Friday, August 1, 2014

Race & Beauty


Earlier this week I caught an interesting piece on WNYC, my go-to public radio station. The host, Brian Lehrer, was discussing the topic of Race & Beauty, with journalist Maureen O’Connor, whose recent article is the current cover story in New York Magazine.

It seems that black, Hispanic, and Asian women are seeking the services of cosmetic surgeons like never before. Statistically, non-white women are enjoying the power of more disposable income these days. The big question was, are women going under the knife in deliberate pursuit of a Western/white beauty ideal?

I’m in my forties. I’ve birthed two children. I can say without hesitation that there are things about my body that I wouldn’t mind changing.  I didn’t realize how content I was with my body in my twenties, until that body morphed into my current one.

I’ve been body conscious as long as I can remember. At sleep-away camp, where my bunkmates and I freely took off our clothes in front of each other simultaneously, comparisons were unavoidable. Who was the most developed? Who had hair in embarrassing places? Who had a bubble butt?

That was me: bubble butt.

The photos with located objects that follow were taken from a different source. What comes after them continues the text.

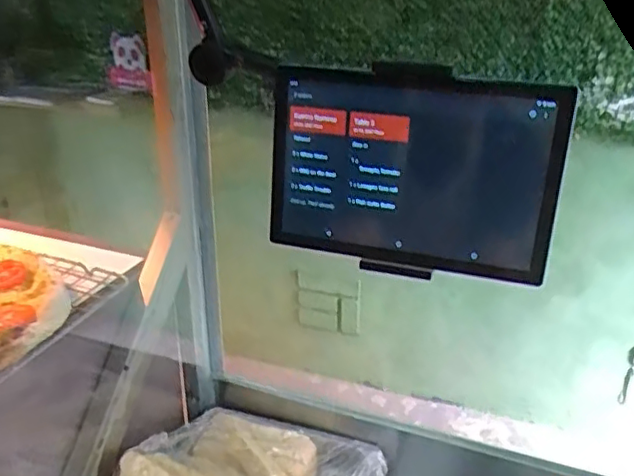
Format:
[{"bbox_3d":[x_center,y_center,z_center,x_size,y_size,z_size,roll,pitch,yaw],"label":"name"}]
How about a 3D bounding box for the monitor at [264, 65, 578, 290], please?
[{"bbox_3d":[0.073,-0.055,0.500,0.244,0.162,0.025,9,15,18],"label":"monitor"}]

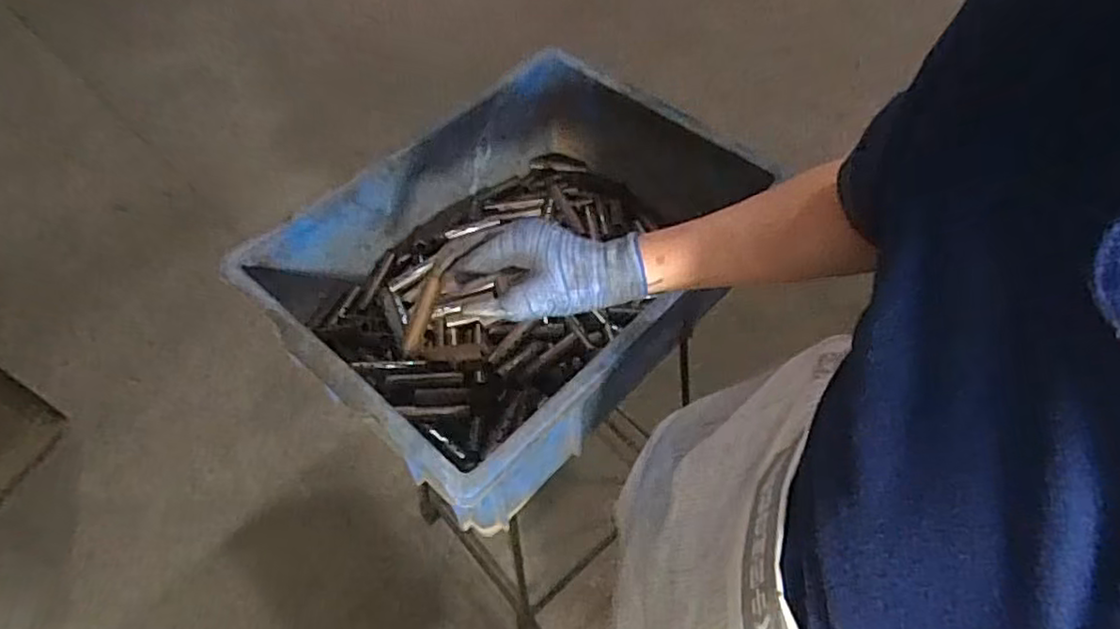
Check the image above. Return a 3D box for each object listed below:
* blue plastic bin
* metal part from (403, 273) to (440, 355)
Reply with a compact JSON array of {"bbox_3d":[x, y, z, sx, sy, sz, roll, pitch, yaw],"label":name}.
[{"bbox_3d":[-0.040,-0.063,0.718,0.347,0.191,0.475,34,62,25],"label":"blue plastic bin"},{"bbox_3d":[-0.113,0.001,0.542,0.015,0.079,0.007,43,33,25],"label":"metal part"}]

No bathing suit could fully cover the roundness.  In dance classes, my leotards were either loose through the middle, or giving me a wedgie. Most blue jeans were huge in the waist if they fit over my hips. My mother assured me that my “hourglass shape” would be fully appreciated when I got older. “Look at Marilyn Monroe!” she said. “She’s arguably one of the most desirable women ever! Look at her curves.” But I didn’t want to be curvy. I wanted a small, flat butt like the models in magazines, and most of my friends.

Then there were the lip comments. At some point in middle school, someone came up with the term “b-j lips”. The “b” stood for “blow”… get it? It was decided that most black girls had b-j lips. The boys acted like it was a bad thing, and those of us who bore the label really wished we didn’t. But by high school, a couple of the white girls with full lips were earning locker room praise for their “b-j lips”. It turned out the boys liked girls with b-j lips!

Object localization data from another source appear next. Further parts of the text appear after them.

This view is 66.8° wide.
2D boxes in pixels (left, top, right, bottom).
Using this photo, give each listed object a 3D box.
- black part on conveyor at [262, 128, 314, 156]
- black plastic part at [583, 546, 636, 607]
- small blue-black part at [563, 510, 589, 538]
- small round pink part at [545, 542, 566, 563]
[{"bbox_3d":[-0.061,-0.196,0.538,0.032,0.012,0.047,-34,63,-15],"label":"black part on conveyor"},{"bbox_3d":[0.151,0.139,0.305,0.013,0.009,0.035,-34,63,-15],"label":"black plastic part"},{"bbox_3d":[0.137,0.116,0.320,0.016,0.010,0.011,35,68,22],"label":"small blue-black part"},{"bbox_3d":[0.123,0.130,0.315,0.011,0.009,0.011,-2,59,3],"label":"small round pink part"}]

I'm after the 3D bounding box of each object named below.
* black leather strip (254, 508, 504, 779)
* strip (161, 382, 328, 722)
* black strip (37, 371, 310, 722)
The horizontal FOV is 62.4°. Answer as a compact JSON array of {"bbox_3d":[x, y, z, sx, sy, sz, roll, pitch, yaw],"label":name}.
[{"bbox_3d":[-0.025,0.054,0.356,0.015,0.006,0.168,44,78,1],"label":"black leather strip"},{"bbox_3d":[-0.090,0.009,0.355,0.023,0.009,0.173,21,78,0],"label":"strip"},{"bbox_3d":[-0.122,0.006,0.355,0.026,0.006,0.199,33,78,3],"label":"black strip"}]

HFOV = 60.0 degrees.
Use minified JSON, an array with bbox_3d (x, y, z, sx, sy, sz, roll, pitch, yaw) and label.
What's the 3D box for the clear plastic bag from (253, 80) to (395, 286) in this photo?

And then came the Tyra Banks photo on the cover of Sports Illustrated.
I repeatedly overheard grown men debate whether or not Tyra was white.
It was as if their hard-ons obstructed the link between their eyes and their brains.  Tyra had the bubble butt, and the full lips, and the glowing bronze skin of a beautiful (albeit very fair) black girl. All that beauty made her race debatable.

Now, in 2014, we have Anjelina Jolie and Scarlett Johansson with their famously full lips representing the beauty ideal. The Kardashian sisters are trotting around some pretty “ethnic” booty enhancements. And the US Military is restricting black enlisted women from wearing their hair in natural styles.

It’s all very confusing. Are we consciously moving toward a diversity-based ideal of beauty? A melding of many ethnic attributes into one gorgeously ambiguous form? If we’re becoming more accepting and more diverse, why is the plastic surgery rate among non-white women ballooning?

Ballooning. Funny choice of words, as I sit here on what was once a pretty cute bubble butt.